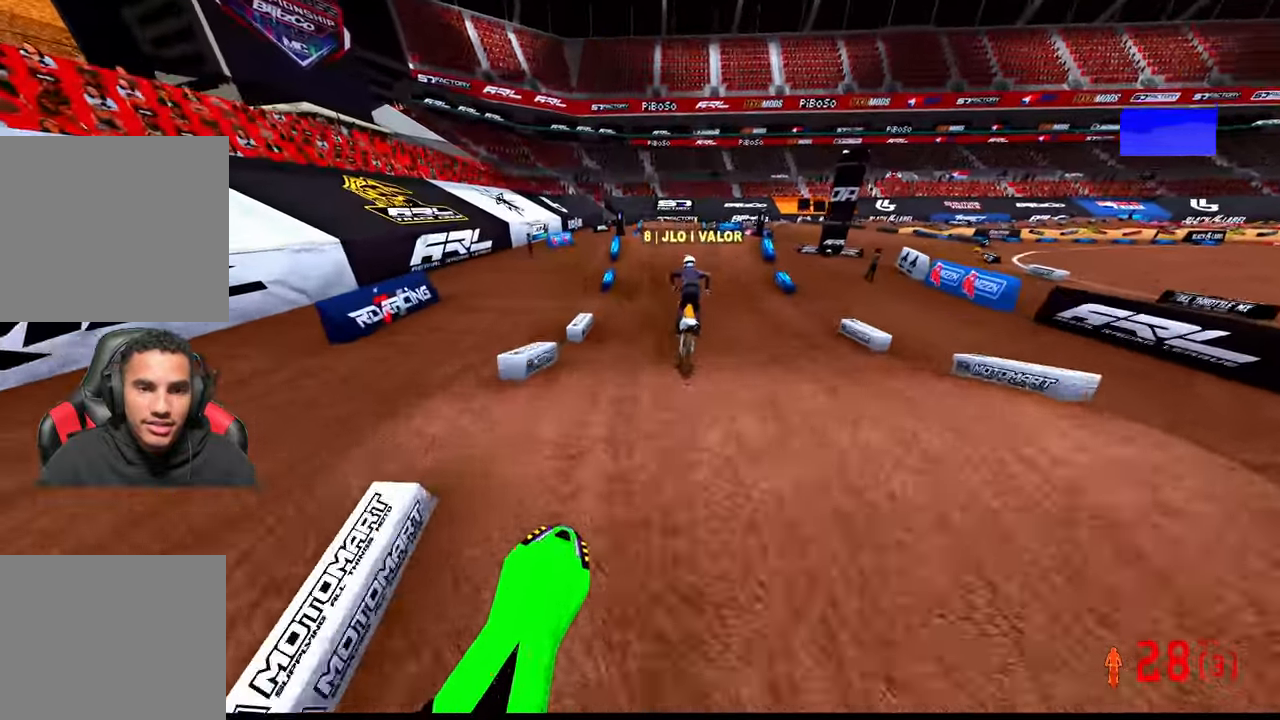
{"dt_ms": 1000, "buttons": [], "left_stick": "center", "right_stick": "center", "button_events": []}
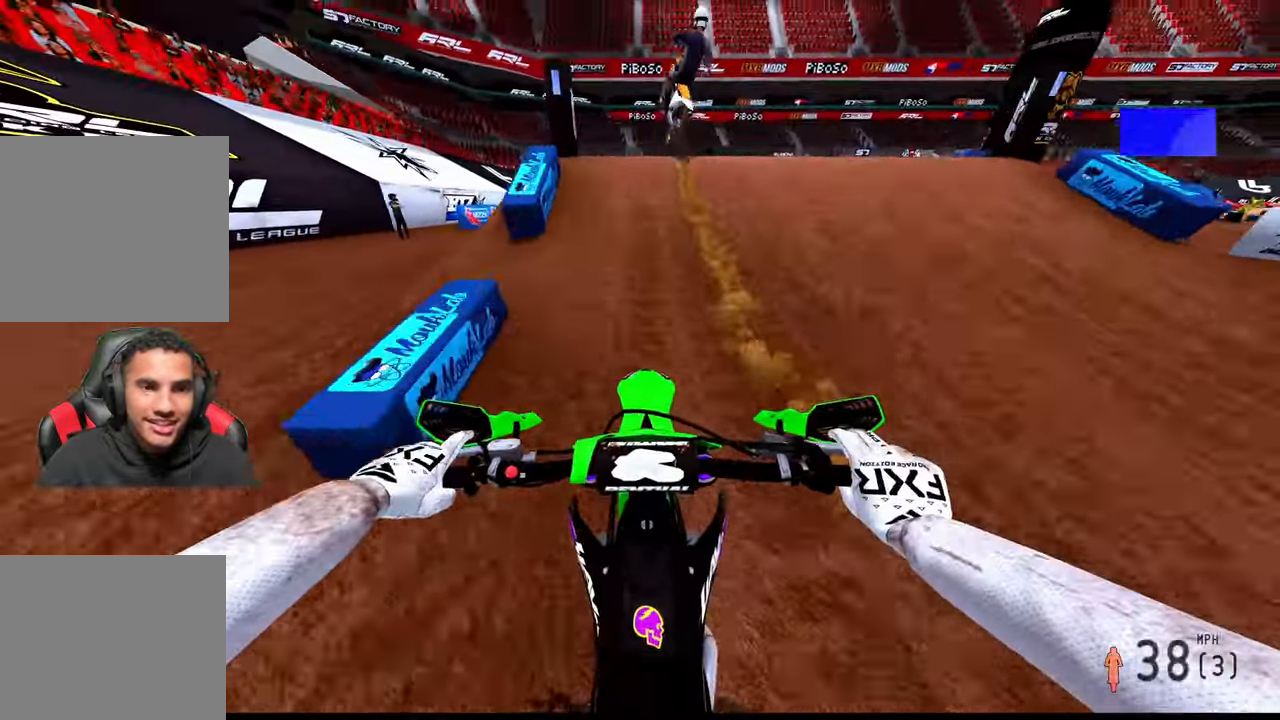
{"dt_ms": 500, "buttons": [], "left_stick": "down-left", "right_stick": "down-left", "button_events": [[216, "R3", "down"], [366, "R3", "up"]]}
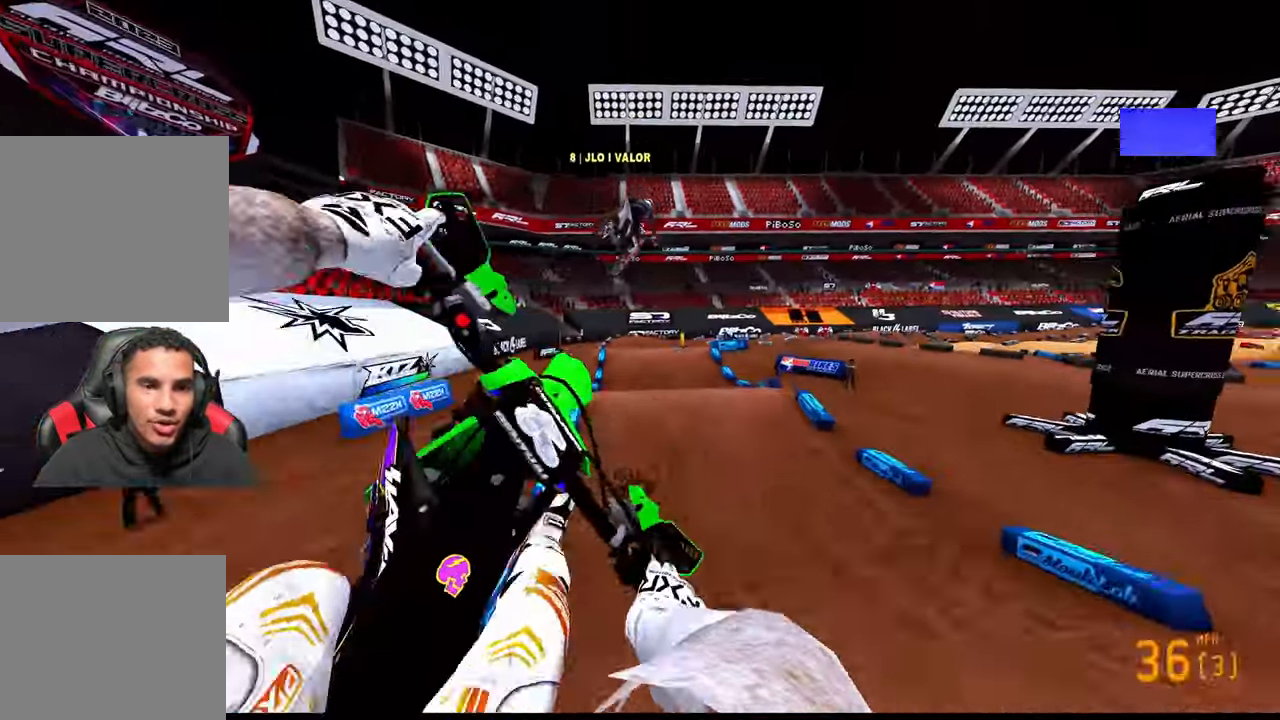
{"dt_ms": 500, "buttons": ["R3"], "left_stick": "left", "right_stick": "up-left", "button_events": [[416, "R3", "down"]]}
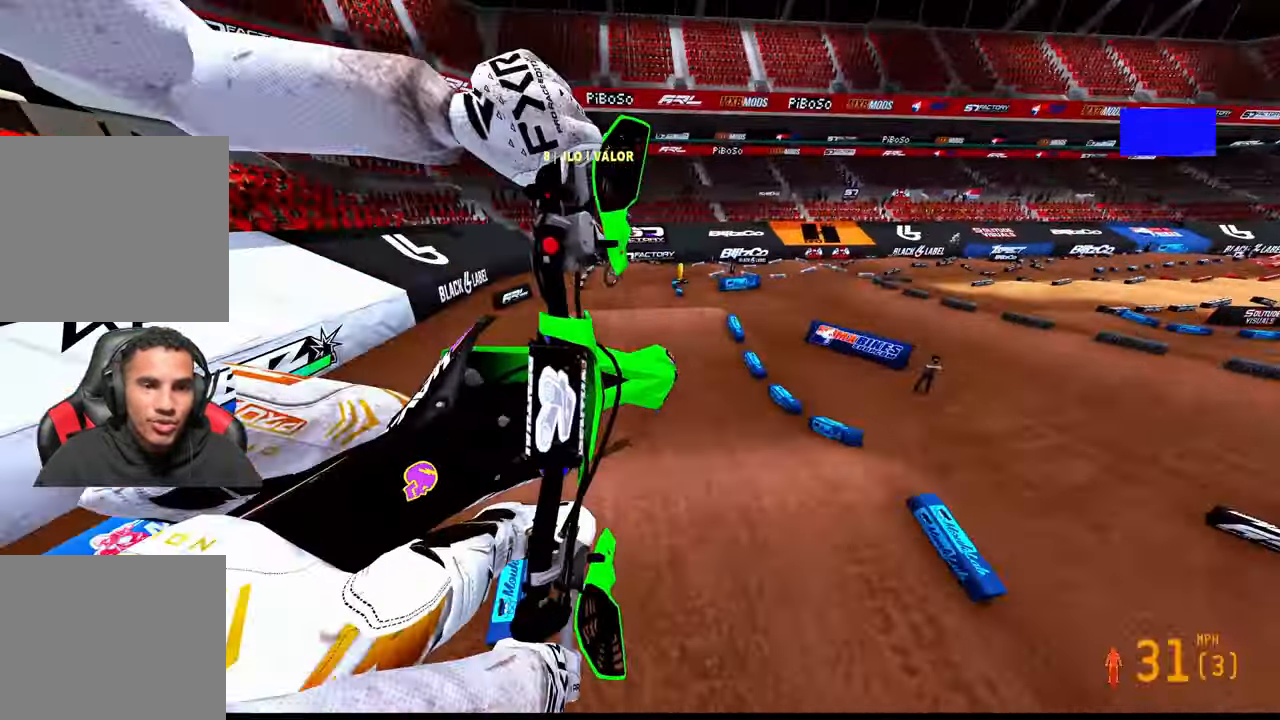
{"dt_ms": 1000, "buttons": [], "left_stick": "up", "right_stick": "up", "button_events": [[33, "R3", "up"]]}
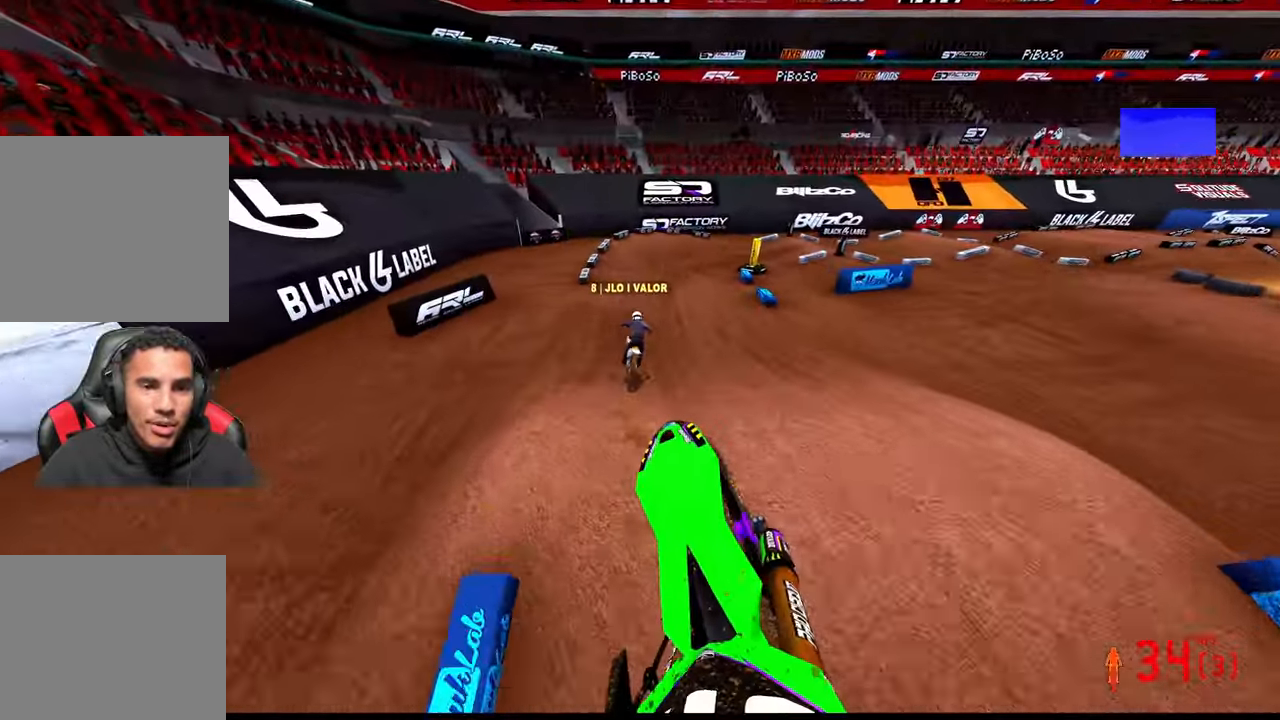
{"dt_ms": 500, "buttons": [], "left_stick": "up-right", "right_stick": "center", "button_events": [[150, "R3", "down"], [266, "R3", "up"]]}
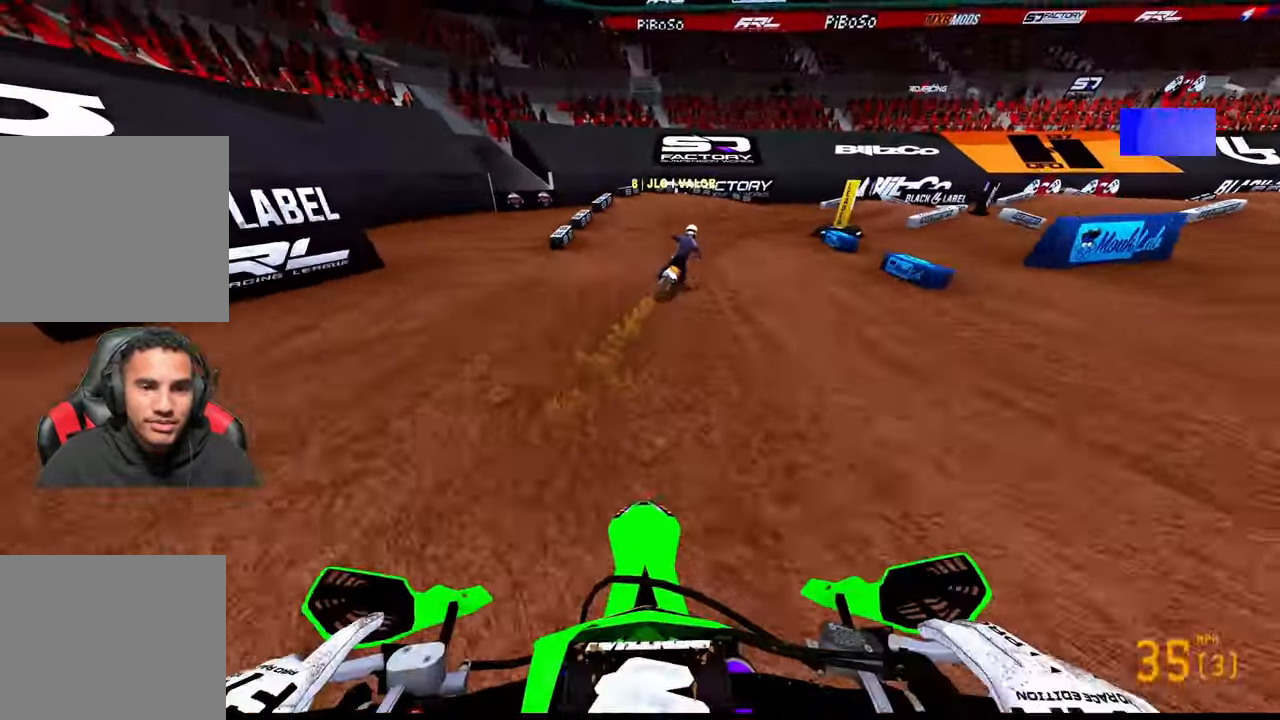
{"dt_ms": 500, "buttons": [], "left_stick": "up-right", "right_stick": "left", "button_events": []}
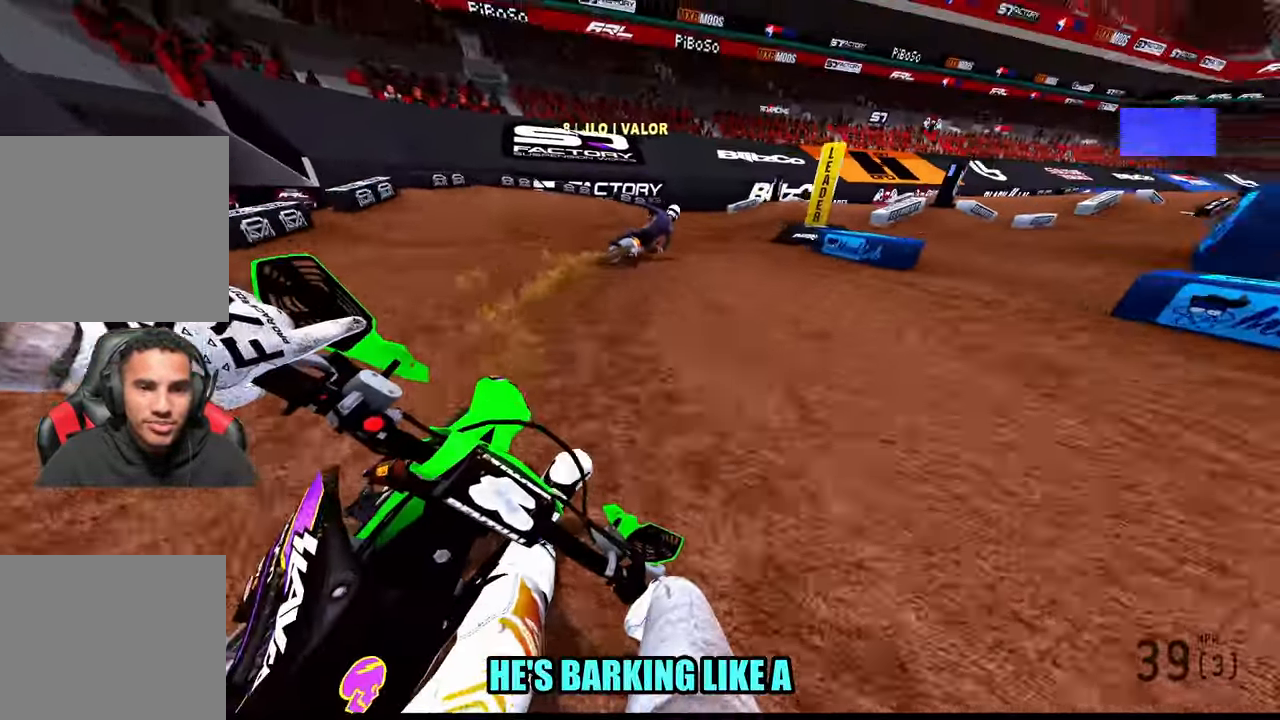
{"dt_ms": 500, "buttons": [], "left_stick": "up-right", "right_stick": "left", "button_events": [[266, "L2", "down"], [333, "L2", "up"]]}
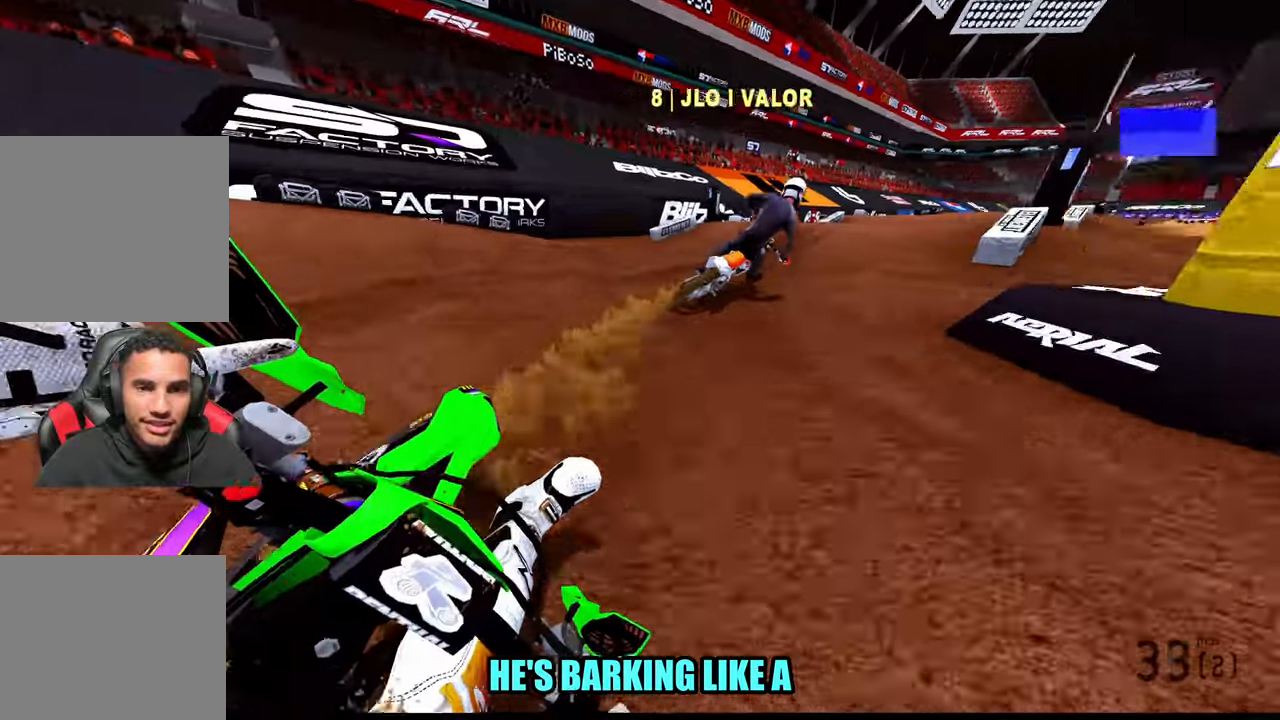
{"dt_ms": 500, "buttons": [], "left_stick": "up", "right_stick": "left", "button_events": []}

-- What needs to be done --
Say how many lines of the listing above contain "center". Include nothing besides the number.

-- Expected output --
2